The sleepy-faced, small-eyed jailer finally opened to us. The wrinkled skin of the old man hung loosely from his neck. It wabbled as he talked.

"What the hell's the mattah with you folks?" protested McAndrews, the night watchman, "slep' late," yawned the jailer, "it bein' Sunday mawhnin'."

By this time the sheriff, summoned from his house, had joined us. A big swashbuckler of a man with a hard face, hard blue eyes with quizzical wrinkles around them. They seemed wrinkles of good humour till you looked closer.

"—s a damn lie ... you 'en Jimmy hev bin a-gamblin' all night," interjected the sheriff, in angry disgust.


They marched us upstairs. The whole top floor, was given over to a huge iron cage which had been built in before the putting on of the roof. A narrow free space—a sort of corridor, ran all around it, on the outside.

Eager and interested, the prisoners already in the cage pushed their faces against the bars to look at us. But at the sheriff's word of command they went into their cells, the latter built in a row within the cage itself, and obediently slammed their doors shut while a long iron bar was shot across the whole length, from without ... then the big door of the cage was opened, and we were thrust in. The bar was drawn back, liberating the others, then, from their cells.

The posse left.

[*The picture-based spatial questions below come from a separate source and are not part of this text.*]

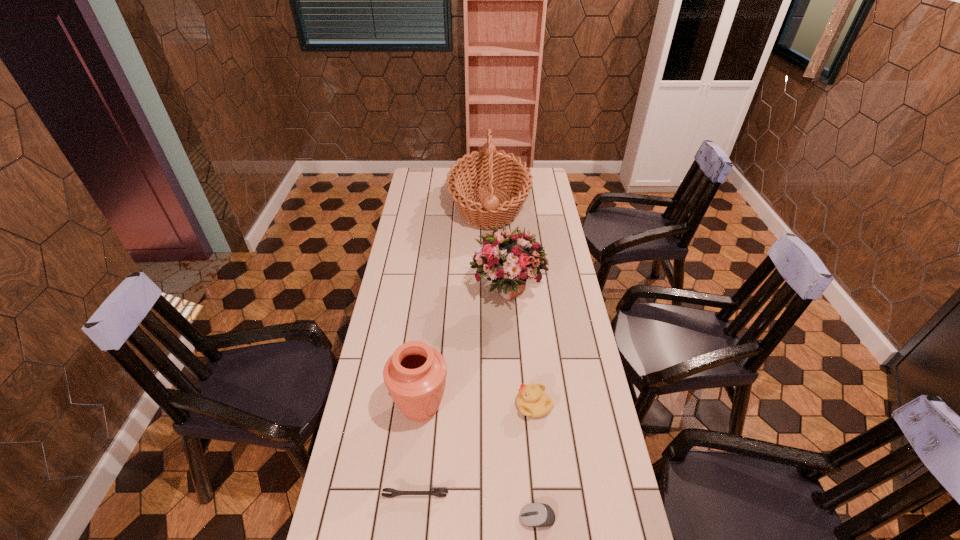
Where is `vase positioned at the left edge`? vase positioned at the left edge is located at coordinates (415, 374).

This screenshot has width=960, height=540. In order to click on wrench at the left edge in this screenshot , I will do `click(439, 492)`.

You are a GUI agent. You are given a task and a screenshot of the screen. Output one action in this format:
    pyautogui.click(x=<x>, y=<y>)
    Task: Click on the basket present at the right edge
    
    Given the screenshot: What is the action you would take?
    pyautogui.click(x=490, y=167)

The height and width of the screenshot is (540, 960). I want to click on bouquet that is at the right edge, so click(x=508, y=258).

This screenshot has width=960, height=540. Find the location of `duckling that is positioned at the right edge`. duckling that is positioned at the right edge is located at coordinates (532, 401).

What are the coordinates of `object situated at the far right corner` in the screenshot? It's located at coord(490,167).

Find the location of a particular element. This screenshot has height=540, width=960. free space at the far edge of the desktop is located at coordinates (481, 186).

In the image, there is a desktop. At what (x,y) coordinates should I click in order to perform the action: click on vacant area at the left edge. Please return your answer as a coordinate pair (x, y). The image size is (960, 540). Looking at the image, I should click on (399, 330).

Where is `vacant space at the right edge of the desktop`? The width and height of the screenshot is (960, 540). vacant space at the right edge of the desktop is located at coordinates (543, 211).

Locate an element on the screen. This screenshot has width=960, height=540. vacant point located between the computer equipment and the farthest object is located at coordinates (514, 362).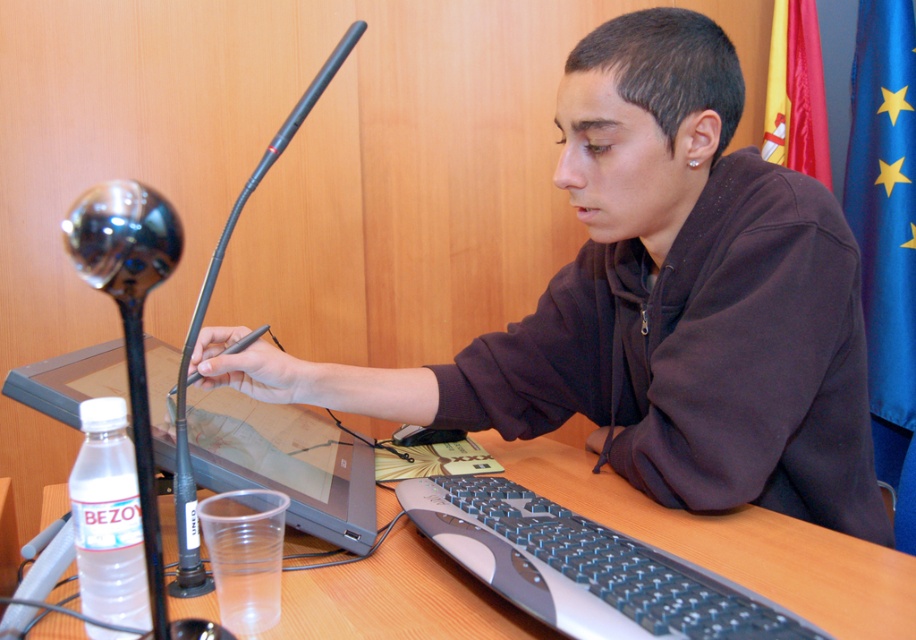
You are setting up for a video call and need to place your matte black laptop at left closer to the edge of the desk to ensure better visibility. Based on its current position at point 0.723, 0.312, is it positioned far enough from the edge to allow for adjustment without falling off?

The matte black laptop at left is located at point (285,461). Since the coordinates are relative to the desk, and assuming the edge is at 1.0, it is positioned 0.277 units away from the edge. This distance should be sufficient to adjust its position without risking it falling off.

You are organizing a small conference and need to place a 12 inch wide laptop stand on the desk. The stand must be placed between the matte black laptop at center and the wooden table at center. Is there enough space for the stand?

The matte black laptop at center is bigger than the wooden table at center. This statement seems contradictory because the laptop is placed on the table. Perhaps there was an error in the description. Assuming the laptop is larger than the table, which isn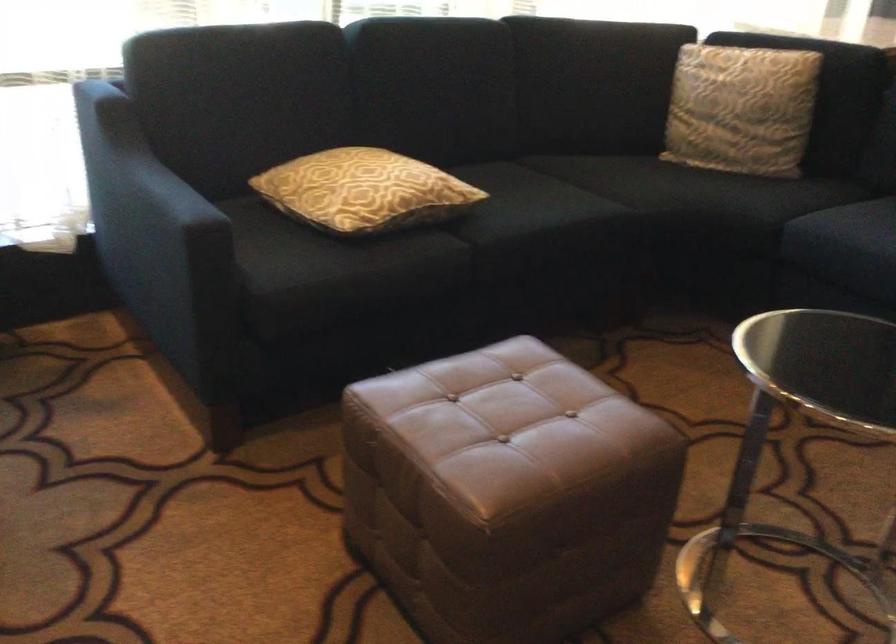
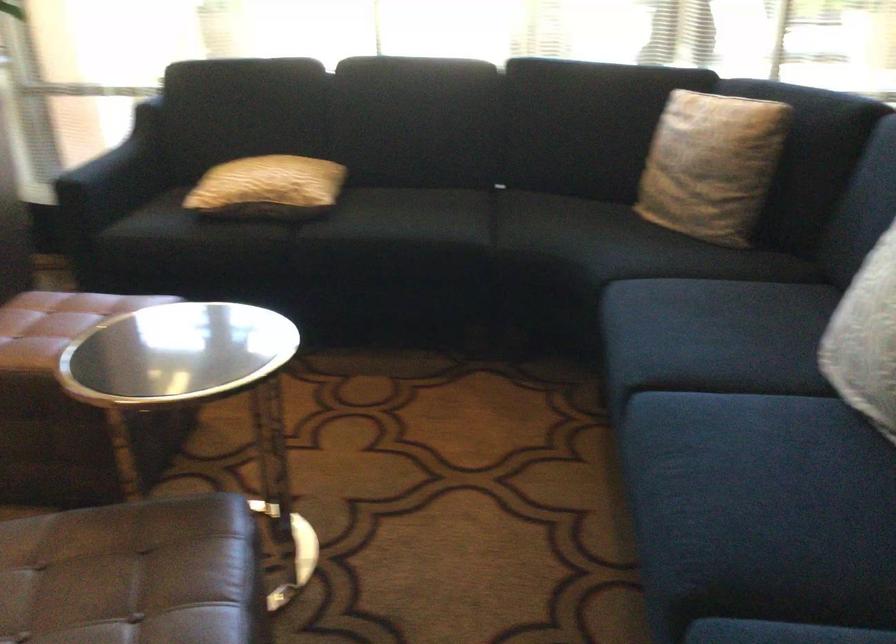
In the second image, find the point that corresponds to point 207,218 in the first image.

(115, 176)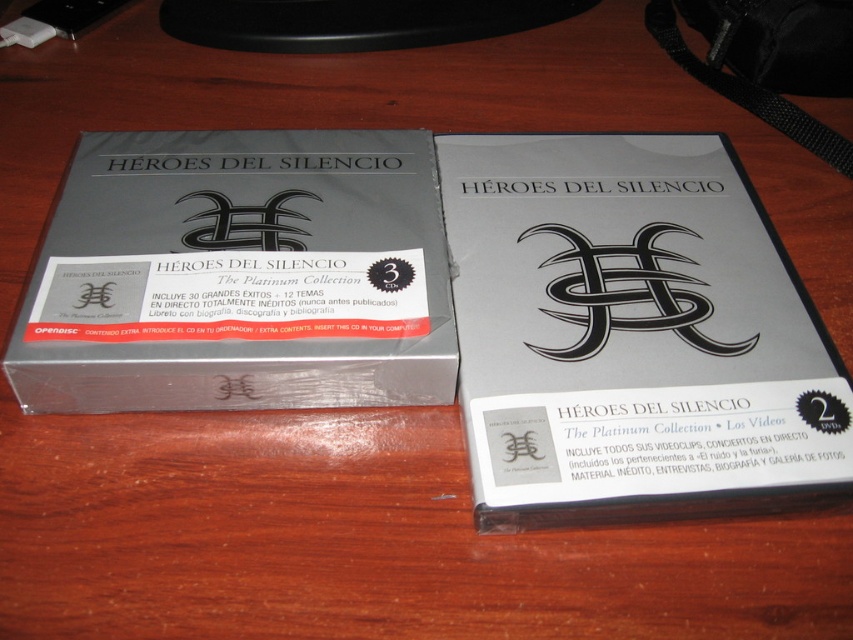
Does matte silver dvd at center appear under silver metallic box at center?

Indeed, matte silver dvd at center is positioned under silver metallic box at center.

Can you confirm if matte silver dvd at center is shorter than silver metallic box at center?

In fact, matte silver dvd at center may be taller than silver metallic box at center.

Locate an element on the screen. The height and width of the screenshot is (640, 853). matte silver dvd at center is located at coordinates (631, 333).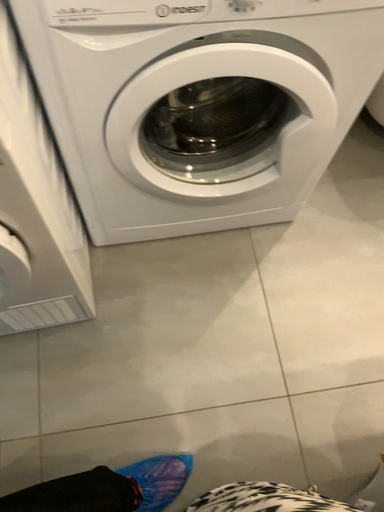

Our fellow prisoners crowded about us, asking us questions ... what had we done?... and how had we been caught?... and what part of the country were we from?... etc. etc....

From the North ... yes, Yankee ... well, when a fellow was both a Yank and a tramp he was given a short shrift in the South.

They talked much about themselves ... one thing, however, we all held in common ... our innocence ... we were all innocent ... every one of us was innocent of the crime charged against us ... we were just being persecuted.